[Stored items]
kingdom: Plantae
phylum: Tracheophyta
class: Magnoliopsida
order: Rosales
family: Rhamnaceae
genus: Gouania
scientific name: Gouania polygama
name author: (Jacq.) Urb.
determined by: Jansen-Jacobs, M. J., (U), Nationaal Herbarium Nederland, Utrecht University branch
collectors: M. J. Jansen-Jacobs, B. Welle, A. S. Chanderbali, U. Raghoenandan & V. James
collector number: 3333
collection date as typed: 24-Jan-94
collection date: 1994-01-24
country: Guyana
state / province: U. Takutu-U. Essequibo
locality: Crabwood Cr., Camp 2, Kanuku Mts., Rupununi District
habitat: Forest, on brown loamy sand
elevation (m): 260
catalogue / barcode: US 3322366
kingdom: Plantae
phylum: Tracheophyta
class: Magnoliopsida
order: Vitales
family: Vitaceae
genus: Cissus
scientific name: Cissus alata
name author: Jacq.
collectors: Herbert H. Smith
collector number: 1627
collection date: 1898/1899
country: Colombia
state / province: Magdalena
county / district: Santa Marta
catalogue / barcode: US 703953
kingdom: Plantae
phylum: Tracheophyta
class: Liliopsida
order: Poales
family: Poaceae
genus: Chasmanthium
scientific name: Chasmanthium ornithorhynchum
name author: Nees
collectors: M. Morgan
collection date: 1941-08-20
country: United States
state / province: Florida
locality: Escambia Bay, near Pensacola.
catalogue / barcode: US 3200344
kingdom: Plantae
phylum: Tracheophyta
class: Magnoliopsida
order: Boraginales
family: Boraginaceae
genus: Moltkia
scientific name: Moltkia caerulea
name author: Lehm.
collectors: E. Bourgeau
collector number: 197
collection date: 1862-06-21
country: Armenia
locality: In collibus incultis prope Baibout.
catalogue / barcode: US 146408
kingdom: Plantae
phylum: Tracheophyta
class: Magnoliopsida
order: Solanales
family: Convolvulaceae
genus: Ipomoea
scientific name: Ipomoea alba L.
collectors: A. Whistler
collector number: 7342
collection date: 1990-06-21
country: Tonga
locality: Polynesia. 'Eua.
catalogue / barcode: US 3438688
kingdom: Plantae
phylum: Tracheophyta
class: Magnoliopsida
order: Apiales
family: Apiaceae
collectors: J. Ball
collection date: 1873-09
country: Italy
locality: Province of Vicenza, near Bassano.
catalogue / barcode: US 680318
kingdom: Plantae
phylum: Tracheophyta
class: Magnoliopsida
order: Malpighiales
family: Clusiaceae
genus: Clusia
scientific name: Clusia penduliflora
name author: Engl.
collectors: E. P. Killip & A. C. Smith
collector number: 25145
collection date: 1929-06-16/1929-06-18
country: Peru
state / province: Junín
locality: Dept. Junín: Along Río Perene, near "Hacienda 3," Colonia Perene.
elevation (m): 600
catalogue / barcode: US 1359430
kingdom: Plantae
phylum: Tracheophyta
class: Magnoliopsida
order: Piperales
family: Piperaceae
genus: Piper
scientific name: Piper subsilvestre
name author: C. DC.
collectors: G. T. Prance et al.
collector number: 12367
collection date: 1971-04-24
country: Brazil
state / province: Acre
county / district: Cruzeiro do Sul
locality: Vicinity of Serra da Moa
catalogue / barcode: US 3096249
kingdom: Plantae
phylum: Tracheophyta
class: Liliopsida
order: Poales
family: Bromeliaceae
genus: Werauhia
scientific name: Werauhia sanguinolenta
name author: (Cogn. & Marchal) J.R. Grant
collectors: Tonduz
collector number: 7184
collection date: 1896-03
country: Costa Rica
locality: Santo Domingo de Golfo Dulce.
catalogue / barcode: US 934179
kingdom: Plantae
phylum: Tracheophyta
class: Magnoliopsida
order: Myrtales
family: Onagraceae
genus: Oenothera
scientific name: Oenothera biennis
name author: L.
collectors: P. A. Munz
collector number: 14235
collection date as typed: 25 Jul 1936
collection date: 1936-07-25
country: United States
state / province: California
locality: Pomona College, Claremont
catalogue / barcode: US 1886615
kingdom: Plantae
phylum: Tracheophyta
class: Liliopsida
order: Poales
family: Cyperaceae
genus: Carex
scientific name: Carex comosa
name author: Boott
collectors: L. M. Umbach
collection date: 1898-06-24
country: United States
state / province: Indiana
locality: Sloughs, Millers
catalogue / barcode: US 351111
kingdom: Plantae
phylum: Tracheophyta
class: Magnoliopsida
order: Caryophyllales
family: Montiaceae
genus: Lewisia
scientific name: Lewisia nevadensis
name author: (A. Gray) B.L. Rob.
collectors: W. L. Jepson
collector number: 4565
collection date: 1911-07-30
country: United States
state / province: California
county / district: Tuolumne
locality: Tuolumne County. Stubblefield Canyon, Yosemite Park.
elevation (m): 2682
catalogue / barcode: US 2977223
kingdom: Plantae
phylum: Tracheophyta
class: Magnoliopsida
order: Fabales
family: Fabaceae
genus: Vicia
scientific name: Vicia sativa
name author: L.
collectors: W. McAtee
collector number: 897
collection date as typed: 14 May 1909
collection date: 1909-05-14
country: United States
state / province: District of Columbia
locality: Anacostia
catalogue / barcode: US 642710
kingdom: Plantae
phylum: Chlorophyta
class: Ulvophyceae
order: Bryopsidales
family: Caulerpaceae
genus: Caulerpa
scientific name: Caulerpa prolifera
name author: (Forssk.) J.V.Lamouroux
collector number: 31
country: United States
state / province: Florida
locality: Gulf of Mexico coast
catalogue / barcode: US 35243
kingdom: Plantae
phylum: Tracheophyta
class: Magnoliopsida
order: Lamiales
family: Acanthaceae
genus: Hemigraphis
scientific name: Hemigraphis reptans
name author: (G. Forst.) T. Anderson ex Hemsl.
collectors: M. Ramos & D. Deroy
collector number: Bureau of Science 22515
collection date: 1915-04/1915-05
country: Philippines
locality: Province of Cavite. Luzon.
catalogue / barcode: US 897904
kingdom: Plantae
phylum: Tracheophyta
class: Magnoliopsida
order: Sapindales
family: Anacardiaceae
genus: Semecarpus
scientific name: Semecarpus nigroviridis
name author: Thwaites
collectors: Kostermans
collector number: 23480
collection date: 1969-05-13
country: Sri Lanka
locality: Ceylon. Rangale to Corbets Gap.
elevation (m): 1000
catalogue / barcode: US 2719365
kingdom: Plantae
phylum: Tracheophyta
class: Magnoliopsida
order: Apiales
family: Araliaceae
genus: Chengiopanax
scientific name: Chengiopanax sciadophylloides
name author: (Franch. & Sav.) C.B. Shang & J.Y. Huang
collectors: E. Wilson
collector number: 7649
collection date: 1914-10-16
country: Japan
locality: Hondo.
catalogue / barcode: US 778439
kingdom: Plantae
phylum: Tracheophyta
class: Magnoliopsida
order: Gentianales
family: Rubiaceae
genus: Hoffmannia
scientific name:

__Exercise directions__. Please write out the rows above, word for word, from the first line up to and including the line that contains "collector number: 3333".

__Answer to this task__.
kingdom: Plantae
phylum: Tracheophyta
class: Magnoliopsida
order: Rosales
family: Rhamnaceae
genus: Gouania
scientific name: Gouania polygama
name author: (Jacq.) Urb.
determined by: Jansen-Jacobs, M. J., (U), Nationaal Herbarium Nederland, Utrecht University branch
collectors: M. J. Jansen-Jacobs, B. Welle, A. S. Chanderbali, U. Raghoenandan & V. James
collector number: 3333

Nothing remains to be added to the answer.